La Voix Noireest véhiculée par la musique, l’art, la photographie, la littérature, les associations politiques et la multitude de journaux créés à ce moment-là. C’est au cœur de cette splendide effervescence que sont nés les écrits de l’historien et sociologue W.E.B. DuBois qui a développé le concept de « double-conscience » dont la portée critique est encore aujourd’hui pertinente. Au moment même où les Européens se partagent et s’approprient le continent africain, DuBois publie en 1903 un recueil d’essais intitulé Les Âmes du Peuple Noir. Une œuvre majeure dans la fondation et la formulation de l’histoire africaine–américaine, dont les premières lignes donnent le ton de l’ouvrage :
Une grande partie de ce qui est enfoui dans ces pages peut aider un lecteur patient à saisir dans toute son étrangeté ce que signifie être Noir, ici, à l’aube du XXe siècle. Cette signification n’est pas sans intérêt pour toi, noble lecteur ; car le problème du XXe siècle est le problème de la ligne de partage des couleurs.[1]
C’est bien sur « le problème de la ligne de partage des couleurs » que vont se concentrer les acteurs de la Harlem Renaissance. Les artistes africains-américains du début du siècle ont dû, et ce jusqu’aux années 1960-1970, se battre non seulement pour la présentation publique de leurs travaux mais aussi pour le respect de leurs convictions politiques et sociales. Leur objectif premier était de déchirer le Voile (DuBois) séparant deux mondes : celui des blancs et celui des Autres. Selon Elvan Zabunyan :
À partir du moment où l’on s’accepte comme Noir, il y a une nouvelle façon de considérer son passé et sa culture. On n’est plus prisonnier d’une culture Negro, c’est-à-dire d’un terme crée par les blancs, mais c’est aussi dans cette perspective que peut se construire une forme artistique de protestation et de refus d’une condition imposée.[2]
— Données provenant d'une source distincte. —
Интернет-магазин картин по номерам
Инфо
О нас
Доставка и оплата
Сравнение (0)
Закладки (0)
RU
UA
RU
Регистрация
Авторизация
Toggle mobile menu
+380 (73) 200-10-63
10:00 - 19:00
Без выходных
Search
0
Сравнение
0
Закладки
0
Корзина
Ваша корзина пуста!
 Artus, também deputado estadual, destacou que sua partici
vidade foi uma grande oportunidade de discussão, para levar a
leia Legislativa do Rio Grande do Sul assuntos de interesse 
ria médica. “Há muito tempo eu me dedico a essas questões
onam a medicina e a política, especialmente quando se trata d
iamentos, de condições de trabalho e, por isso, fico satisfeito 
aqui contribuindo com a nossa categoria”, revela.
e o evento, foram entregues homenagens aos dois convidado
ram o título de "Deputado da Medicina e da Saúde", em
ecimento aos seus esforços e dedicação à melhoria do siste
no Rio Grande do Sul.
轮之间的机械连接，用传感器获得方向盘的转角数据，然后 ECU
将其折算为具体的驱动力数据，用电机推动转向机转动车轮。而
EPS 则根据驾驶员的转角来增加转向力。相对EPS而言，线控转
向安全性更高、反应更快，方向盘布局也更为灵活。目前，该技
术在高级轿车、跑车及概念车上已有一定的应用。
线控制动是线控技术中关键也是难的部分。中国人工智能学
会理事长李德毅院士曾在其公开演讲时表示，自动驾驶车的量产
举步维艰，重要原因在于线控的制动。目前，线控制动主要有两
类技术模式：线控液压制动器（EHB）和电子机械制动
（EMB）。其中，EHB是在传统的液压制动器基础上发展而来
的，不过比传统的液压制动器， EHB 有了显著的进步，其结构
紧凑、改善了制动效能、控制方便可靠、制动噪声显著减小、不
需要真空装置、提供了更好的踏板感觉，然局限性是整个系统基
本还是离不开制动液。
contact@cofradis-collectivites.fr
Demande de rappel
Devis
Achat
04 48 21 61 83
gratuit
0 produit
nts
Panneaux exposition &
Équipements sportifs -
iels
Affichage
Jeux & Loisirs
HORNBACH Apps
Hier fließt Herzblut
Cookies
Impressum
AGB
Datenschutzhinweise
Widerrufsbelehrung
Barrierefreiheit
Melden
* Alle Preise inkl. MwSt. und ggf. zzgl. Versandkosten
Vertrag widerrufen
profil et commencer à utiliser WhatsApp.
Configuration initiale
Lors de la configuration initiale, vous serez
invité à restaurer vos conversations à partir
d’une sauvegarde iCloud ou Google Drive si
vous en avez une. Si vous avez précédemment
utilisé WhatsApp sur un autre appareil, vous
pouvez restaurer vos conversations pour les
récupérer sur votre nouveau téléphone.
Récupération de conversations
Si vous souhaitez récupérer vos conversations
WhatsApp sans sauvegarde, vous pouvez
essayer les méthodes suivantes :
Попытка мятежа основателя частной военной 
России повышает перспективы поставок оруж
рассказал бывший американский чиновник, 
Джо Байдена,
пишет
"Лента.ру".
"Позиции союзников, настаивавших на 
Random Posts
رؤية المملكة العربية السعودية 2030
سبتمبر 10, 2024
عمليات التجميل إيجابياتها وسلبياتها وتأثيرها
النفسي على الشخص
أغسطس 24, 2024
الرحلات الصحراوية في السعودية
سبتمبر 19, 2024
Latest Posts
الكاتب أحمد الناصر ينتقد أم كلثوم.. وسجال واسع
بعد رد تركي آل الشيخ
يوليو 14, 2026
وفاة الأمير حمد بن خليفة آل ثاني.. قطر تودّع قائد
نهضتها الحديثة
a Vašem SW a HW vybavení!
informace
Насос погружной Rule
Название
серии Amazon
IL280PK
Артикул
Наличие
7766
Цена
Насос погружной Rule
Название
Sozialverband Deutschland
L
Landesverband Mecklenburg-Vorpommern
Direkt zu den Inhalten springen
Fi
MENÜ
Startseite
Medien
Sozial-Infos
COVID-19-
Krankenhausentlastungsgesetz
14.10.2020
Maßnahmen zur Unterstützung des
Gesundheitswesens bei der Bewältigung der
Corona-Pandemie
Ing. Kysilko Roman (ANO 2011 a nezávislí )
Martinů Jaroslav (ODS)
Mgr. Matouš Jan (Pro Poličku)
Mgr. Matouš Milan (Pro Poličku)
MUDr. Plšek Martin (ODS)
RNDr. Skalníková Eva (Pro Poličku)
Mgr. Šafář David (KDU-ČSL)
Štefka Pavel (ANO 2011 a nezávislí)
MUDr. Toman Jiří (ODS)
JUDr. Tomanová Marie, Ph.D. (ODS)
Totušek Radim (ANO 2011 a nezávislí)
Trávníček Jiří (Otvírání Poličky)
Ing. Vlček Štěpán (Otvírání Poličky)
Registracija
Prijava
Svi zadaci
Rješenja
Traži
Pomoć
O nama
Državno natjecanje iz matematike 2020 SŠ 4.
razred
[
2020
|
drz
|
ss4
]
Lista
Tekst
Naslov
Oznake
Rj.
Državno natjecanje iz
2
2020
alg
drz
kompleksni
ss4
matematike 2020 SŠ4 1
Faith Ringgold est née à Harlem en 1930, elle a grandi au sein du bouillonnement culturel et politique engagé par la Harlem Renaissance, dont les idées ont largement participé à l’élaboration de ses premières œuvres. Alors que les artistes africains-américains se tournaient vers les modèles artistiques européens, ils se sont rendu compte que des artistes européens comme Pablo Picasso n’hésitaient pas à puiser leur inspiration dans la culture africaine. Les artistes noirs se sont tournés vers l’Afrique, incarnant ainsi un socle culturel commun, un retour aux racines qu’il était nécessaire d’activer pour ensuite les dépasser. Ils souhaitaient mettre en avant une appartenance culturelle afin de s’inscrire sur la scène artistique américaine, dans l’affirmation de la différence et avec une volonté égalitariste. L’objectif était de montrer aux institutions culturelles, ainsi qu’à la société américaine, que l’histoire noire ne pouvait être éternellement exclue et qu’elle fait partie intégrante de l’histoire américaine. Les générations suivantes d’artistes et intellectuels africains-américains, dont Faith Ringgold faisait partie, se sont largement radicalisées en revendiquant fermement leur identité culturelle. En ce sens, Faith Ringgold tient une place intermédiaire entre le mouvement pionnier et la radicalisation des années 1960-1970.
[1] Dubois, W.E.B. Les Ames du Peuple Noir. Paris :La Découverte, 2007, p.7.
[2] Zabunyan, Elvan. Black Is a Color.Paris : Dis Voir, 2004, p.22.